In brief they are penetration with a genital organ, lack of consent by the victim, or where consent is obtained by force, threat or intimidation.  Ejaculation is nowhere.  PW-3 in her evidence said the complainant told her that the assailant had intercourse with her.  Intercourse is a short for sexual intercourse.  Sexual intercourse is defined by Concise Oxford Dictionary as:-

“Sexual contact between individual involving penetration, especially the insertion of a man’s erect penis into a woman’s vagina, culminating in orgasm and the ejaculation of semen.”

Complainant’s evidence and that of PW-3 leaves no doubt that complainant was explicit in that she was penetrated.  Such evidence cannot be merely ignored without existence of strong evidence to the effect that there was no such claimed penetration but an attempt to.

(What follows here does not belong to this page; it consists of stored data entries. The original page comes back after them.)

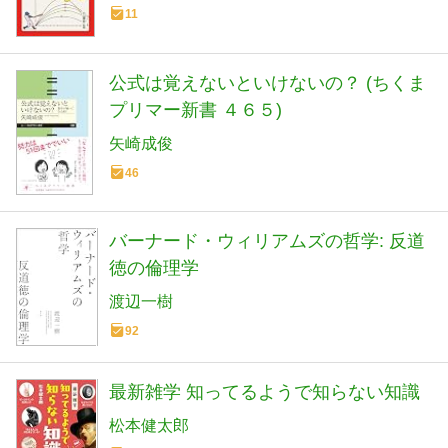
11
公式は覚えないといけないの？ (ちくま
プリマー新書 ４６５)
矢崎成俊
46
バーナード・ウィリアムズの哲学: 反道
徳の倫理学
渡辺一樹
92
最新雑学 知ってるようで知らない知識
松本健太郎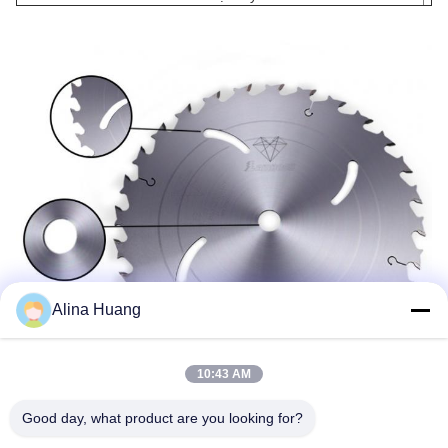
Alina Huang
10:43 AM
Good day, what product are you looking for?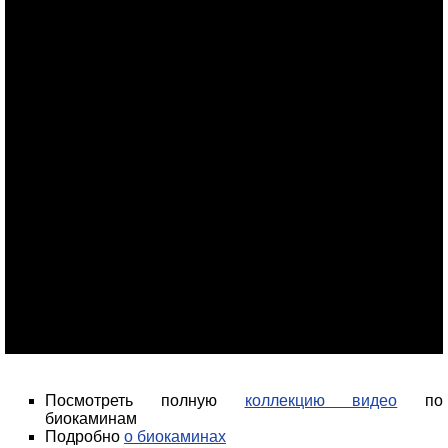
Посмотреть полную
коллекцию видео
по
биокаминам
Подробно
о биокаминах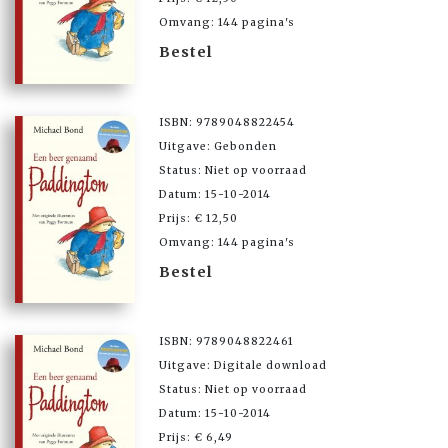
Omvang: 144 pagina's
Bestel
ISBN: 9789048822454
Uitgave: Gebonden
Status: Niet op voorraad
Datum: 15-10-2014
Prijs: € 12,50
Omvang: 144 pagina's
Bestel
ISBN: 9789048822461
Uitgave: Digitale download
Status: Niet op voorraad
Datum: 15-10-2014
Prijs: € 6,49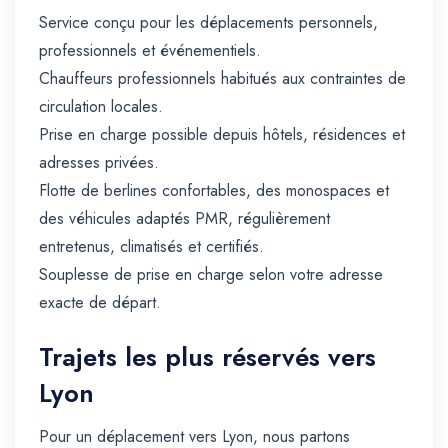
Service conçu pour les déplacements personnels,
professionnels et événementiels.
Chauffeurs professionnels habitués aux contraintes de
circulation locales.
Prise en charge possible depuis hôtels, résidences et
adresses privées.
Flotte de berlines confortables, des monospaces et
des véhicules adaptés PMR, régulièrement
entretenus, climatisés et certifiés.
Souplesse de prise en charge selon votre adresse
exacte de départ.
Trajets les plus réservés vers
Lyon
Pour un déplacement vers Lyon, nous partons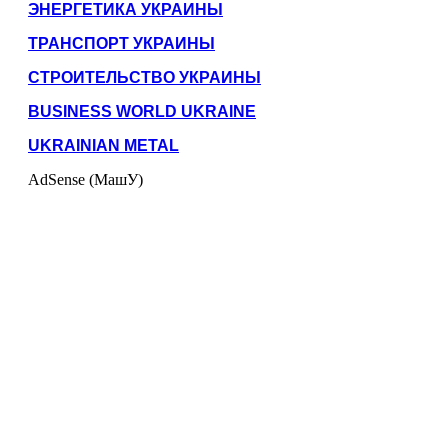
ЭНЕРГЕТИКА УКРАИНЫ
ТРАНСПОРТ УКРАИНЫ
СТРОИТЕЛЬСТВО УКРАИНЫ
BUSINESS WORLD UKRAINE
UKRAINIAN METAL
AdSense (МашУ)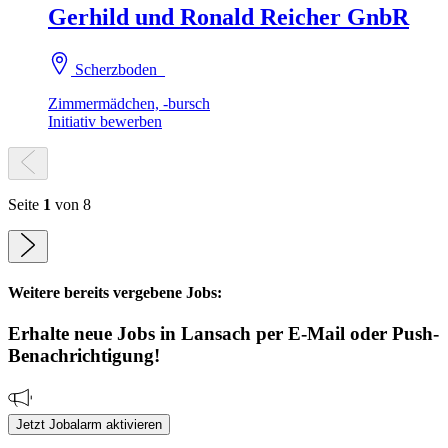
Gerhild und Ronald Reicher GnbR
Scherzboden
Zimmermädchen, -bursch
Initiativ bewerben
Seite
1
von 8
Weitere bereits vergebene Jobs:
Erhalte neue
Jobs
in Lansach
per E-Mail oder Push-
Benachrichtigung!
Jetzt Jobalarm aktivieren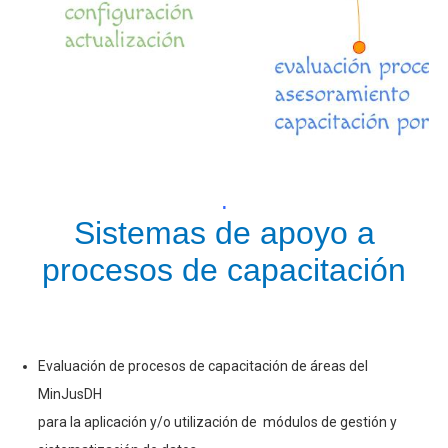
.
Sistemas de apoyo a
procesos de capacitación
Evaluación de procesos de capacitación de áreas del
MinJusDH
para la aplicación y/o utilización de módulos de gestión y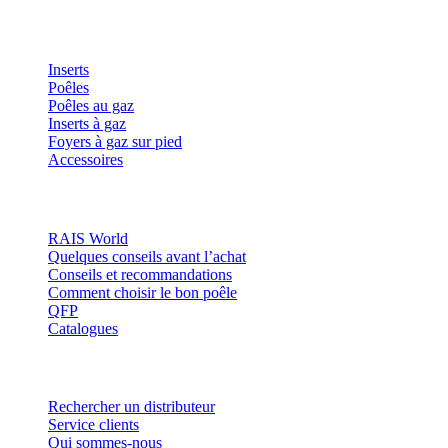
Produits
Inserts
Poêles
Poêles au gaz
Inserts à gaz
Foyers à gaz sur pied
Accessoires
Inspiration
RAIS World
Quelques conseils avant l’achat
Conseils et recommandations
Comment choisir le bon poêle
QFP
Catalogues
Contact et informations
Rechercher un distributeur
Service clients
Qui sommes-nous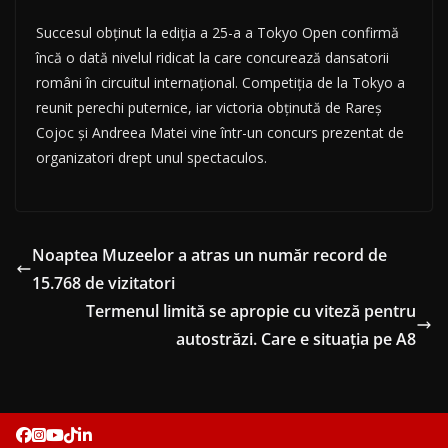
Succesul obținut la ediția a 25-a a Tokyo Open confirmă
încă o dată nivelul ridicat la care concurează dansatorii
români în circuitul internațional. Competiția de la Tokyo a
reunit perechi puternice, iar victoria obținută de Rareș
Cojoc și Andreea Matei vine într-un concurs prezentat de
organizatori drept unul spectaculos.
Noaptea Muzeelor a atras un număr record de
15.768 de vizitatori
Termenul limită se apropie cu viteză pentru
autostrăzi. Care e situația pe A8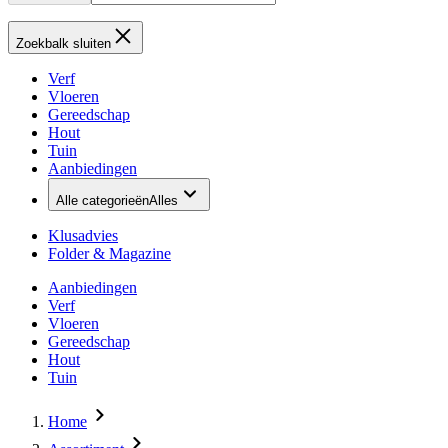
Zoekbalk sluiten
Verf
Vloeren
Gereedschap
Hout
Tuin
Aanbiedingen
Alle categorieën
Alles
Klusadvies
Folder & Magazine
Aanbiedingen
Verf
Vloeren
Gereedschap
Hout
Tuin
Home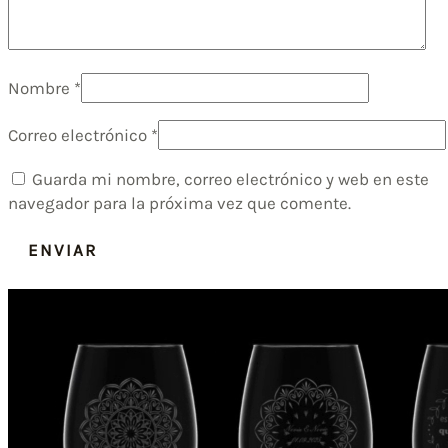
Nombre
*
Correo electrónico
*
Guarda mi nombre, correo electrónico y web en este
navegador para la próxima vez que comente.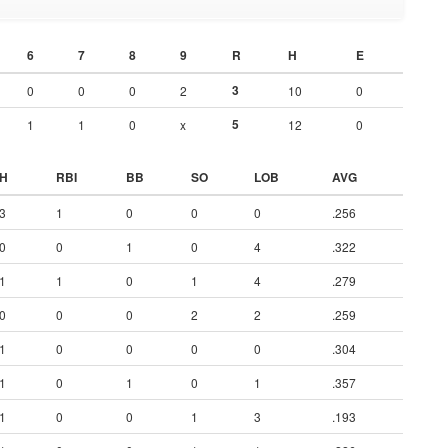
6
7
8
9
R
H
E
3
0
0
0
2
10
0
5
1
1
0
x
12
0
H
RBI
BB
SO
LOB
AVG
3
1
0
0
0
.256
0
0
1
0
4
.322
1
1
0
1
4
.279
0
0
0
2
2
.259
1
0
0
0
0
.304
1
0
1
0
1
.357
1
0
0
1
3
.193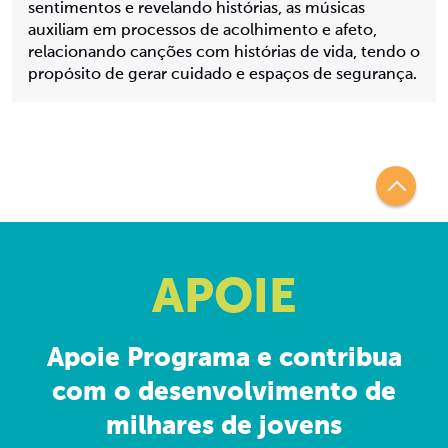
sentimentos e revelando histórias, as músicas
auxiliam em processos de acolhimento e afeto,
relacionando canções com histórias de vida, tendo o
propósito de gerar cuidado e espaços de segurança.
APOIE
Apoie Programa e contribua
com o desenvolvimento de
milhares de jovens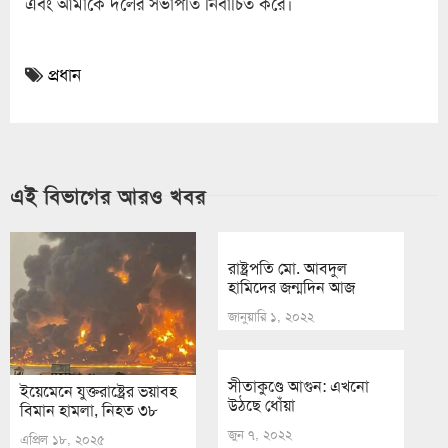
এবং আমাকে দলের সভাপতি নির্বাচিত করে।
প্রধান
এই বিভাগের আরও খবর
রাষ্ট্রপতি মো. আবদুল
হামিদের জন্মদিন আজ
জানুয়ারি ১, ২০২২
সীতাকুণ্ডে আগুন: এখনো
ইয়েমেনে যুক্তরাষ্ট্রের ভয়াবহ
উঠছে ধোঁয়া
বিমান হামলা, নিহত ৩৮
জুন ৭, ২০২২
এপ্রিল ১৮, ২০২৫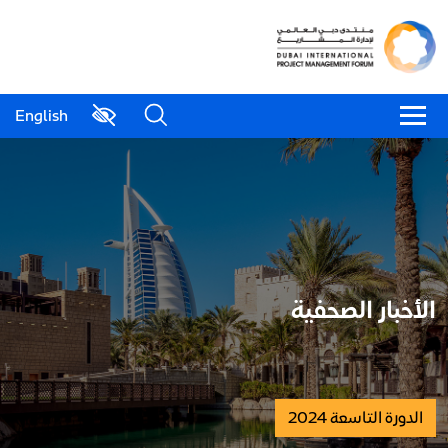
English
الأخبار الصحفية
الدورة التاسعة 2024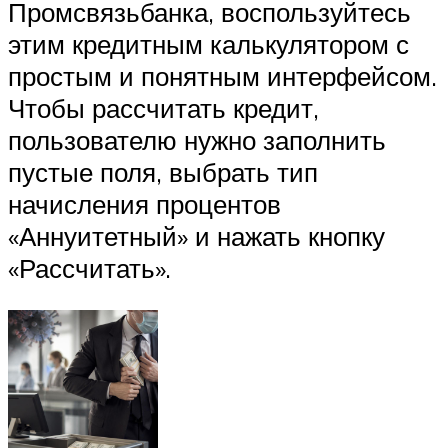
Промсвязьбанка, воспользуйтесь
этим кредитным калькулятором с
простым и понятным интерфейсом.
Чтобы рассчитать кредит,
пользователю нужно заполнить
пустые поля, выбрать тип
начисления процентов
«Аннуитетный» и нажать кнопку
«Рассчитать».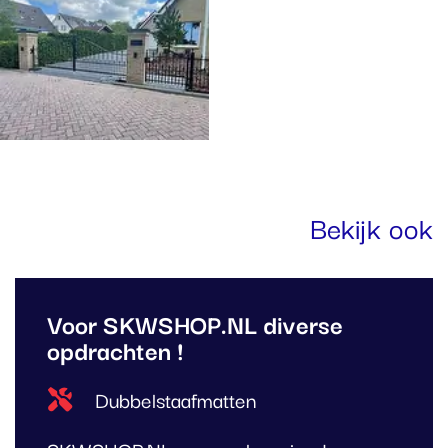
Bekijk ook
Voor SKWSHOP.NL diverse
opdrachten !
Type project
Dubbelstaafmatten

The evidence of PW-5 the Clinical Officer does not indicate that there was no penetration.  The only such suggestion comes as an allegation on which the complainant was referred to the hospital where the witness said the allegation was that she was assaulted on 27. 3.2015 by a person known to her at about 1. 00am while she was about to be raped.  Though he made no observation on and in her vagina which suggests she was penetrated, such was possible given that two days had passed prior to the examination, and the complainant was a mature lady, who was not having it for the first time.  The evidence was not good enough to provide basis for ignoring direct evidence by the complainant, in favour of an inconclusive opinion finding.  It is therefore firm and well settled that the evidence adduced does not support the offence the appellant was convicted and sentenced of.

On the foregoing reasons I do find the appeal merited.  It is allowed.  I accordingly do quash the conviction and set aside the sentence.  The appellant should be set free unless otherwise lawfully held.

Judgment read in the presence of the state counsel, court assistant and the appellant this 17th day of July 2017.